Wednesday, October 5, 2011

Perl vs. Python dog fighting

So Python is the hot new thing and I, as an old Perl dog, should make a statement on the subject.  You're guessing I'm going to tell you why Perl is better?  You guessed right!  Specifically, I want to address the arguments that Python encourages better programming practices or that it is better for teaching.  This is true.  However, as educators (in the field of bioinformatics but also elsewhere) we need to consider what is our ultimate goal - easy training process or the product of skilled trained people.  The analogy that immediately comes to mind is naturally fighter training in the Israel Air Force.  In the first decades of Israeli history, when the threat of annihilation was imminent and the culture was very much influenced by the Soviet model, Israeli fighter pilots were taking lots of "stupid" risks during training for combat.  As a result, some classes had lost even 50% of the fighter pilots over their 20 years of service, and training accident were more common than KIAs.  The other result was that Israeli pilots could win fights against less well trained pilots even when heavily outnumbered.  This practice have been reversed in the more recent decades (after stabilization of the state and influence of American culture...) and now training accidents are much less common.  We cannot judge if Israeli pilots are not good dogfighters any more because (a) the last heavy air-to-air fighting was in 1982 and (b) dogfighting is less important with modern fighter jets.

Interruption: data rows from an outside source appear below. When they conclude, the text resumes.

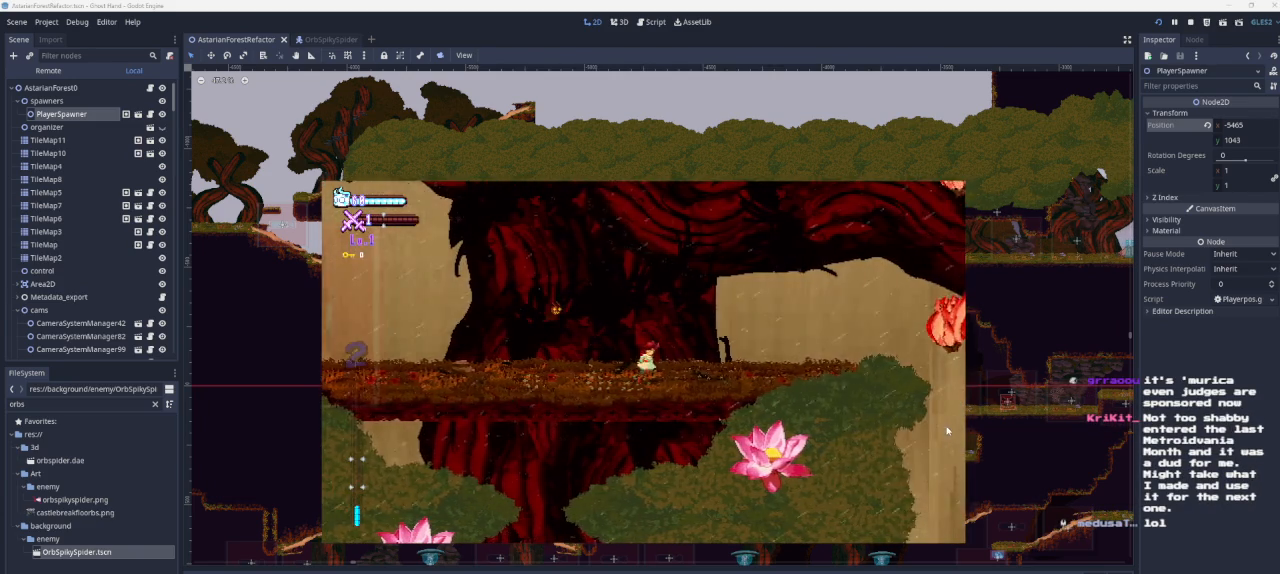
{"buttons": [], "left_stick": "center", "right_stick": "center", "events": []}
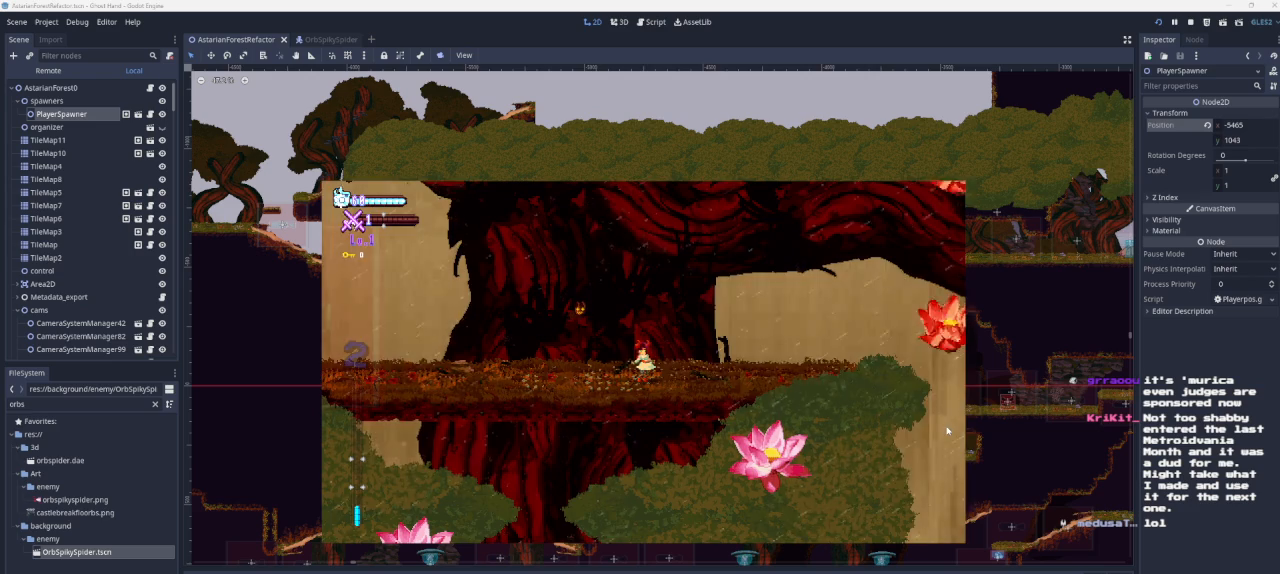
{"buttons": [], "left_stick": "center", "right_stick": "center", "events": []}
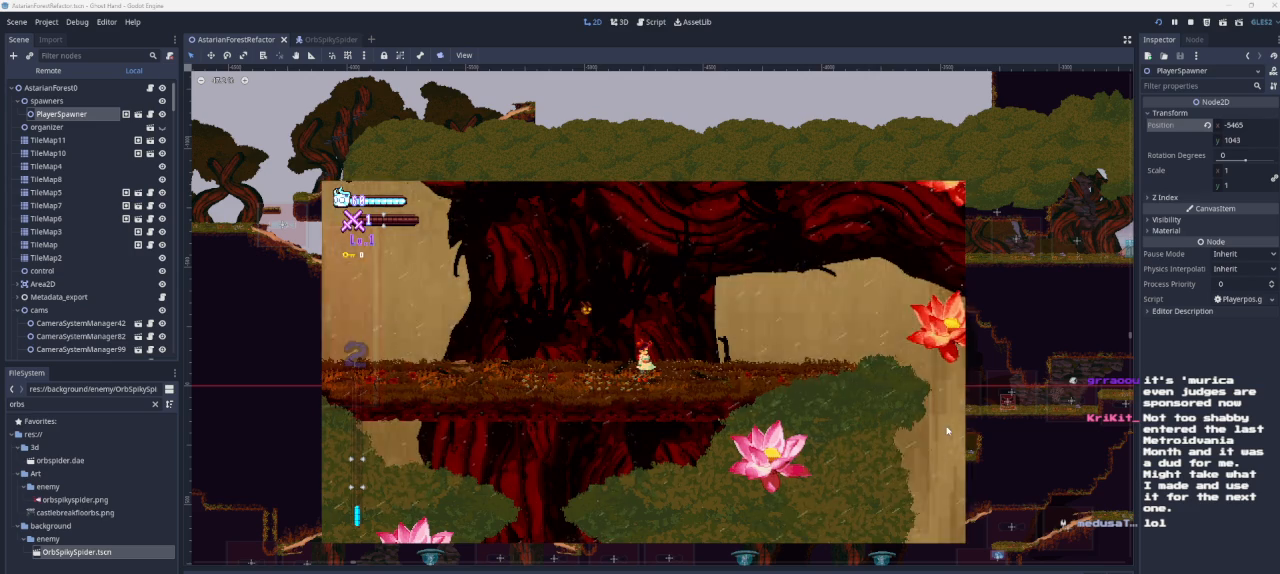
{"buttons": [], "left_stick": "center", "right_stick": "center", "events": []}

Nevertheless, the point remains and the analogy is useful.  Perl requires harder training but will ultimately be more powerful.  Python is nicer for teaching but more limited.  Python is a more constrained language with more proper syntax and object oriented design, which are attractive qualities for the teaching of programming.  Perl is the "Pathologically Eclectic Rubbish Lister" (Larry Wall).  It doesn't restrict the programmer from using bad programming practices.  And it is true that you can find a lot of badly written Perl code out there.  But this is not because Perl is a bad language.  It is because some Perl programmers are lacking good education in programming.  Guns don't kill people.  People kill people.  A well written program can be written in any language if the programmer knows how to structure the code intelligently and use syntax choices that make clear and understandable code (rather the notorious possibility for code obfuscation in Perl).  So it is up to us as educators to produce students well educated in good coding practices.

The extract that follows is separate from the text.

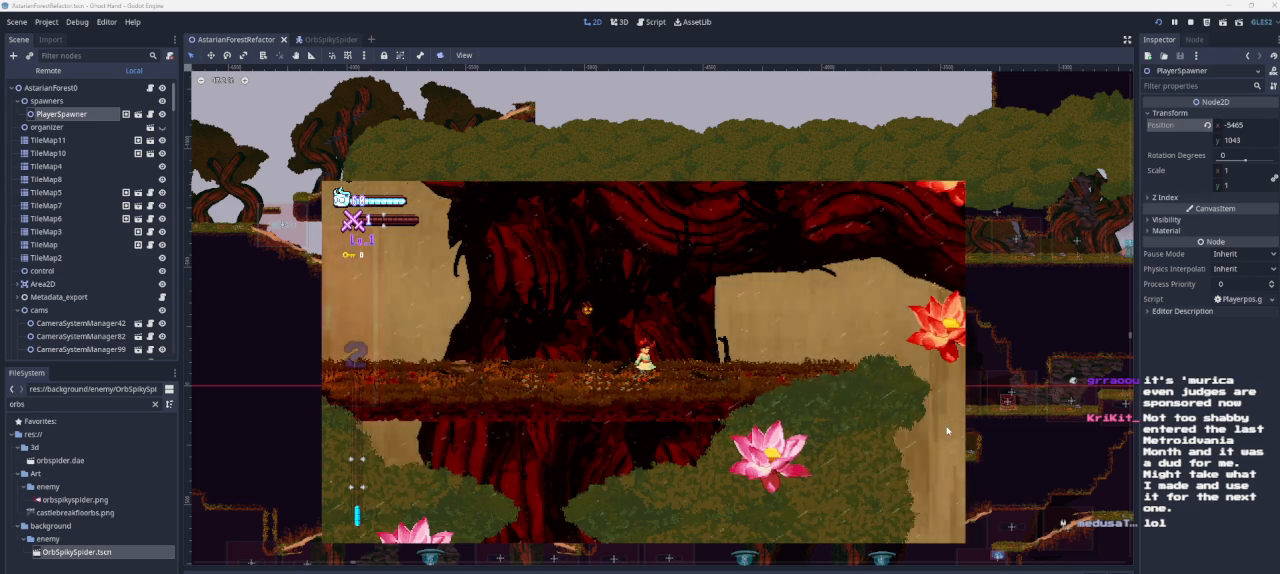
{"buttons": [], "left_stick": "center", "right_stick": "center", "events": []}
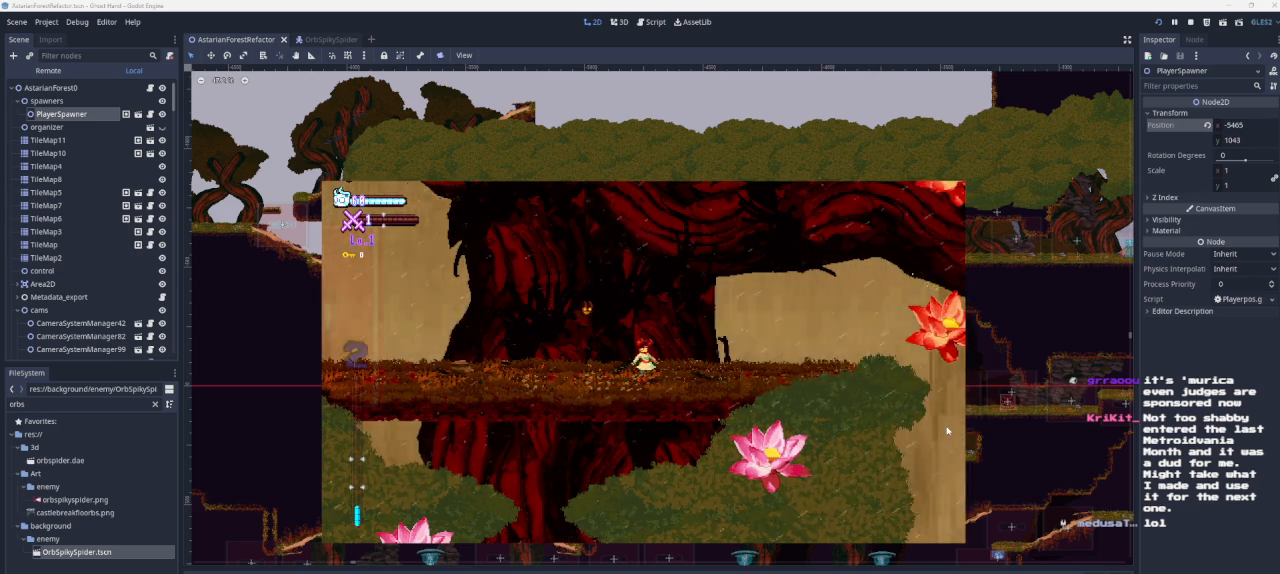
{"buttons": [], "left_stick": "center", "right_stick": "center", "events": []}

The flip side of this coin is that Perl is much more versatile, flexible, and powerful than Python (and other alternatives).  It allows more efficient development of new code, i.e., shortening the time and effort from the moment you sit down to write a bit of code to the moment you can run it and get your results.  This is highly desirable for practical programming such as short scripting for bioinformatic analysis.  So as educators of practical programmers we should make the effort to teach good programming practices while using the most powerful language available for our students.  At the present time, especially for bioinformatics, this language is Perl.  Teaching constrained languages to "force" our students into good practices is taking the easy way out as educators and handicapping the future potential of the people we train.


  1. I like Perl much better than python but don't think it's a good language to start with. Old school C is my preference as it forces you to actually understand some details before you start programming. Where I work now they start with Java, which is probably also OK. Scheme is also good for teaching, although I'm not a great fan of its syntax.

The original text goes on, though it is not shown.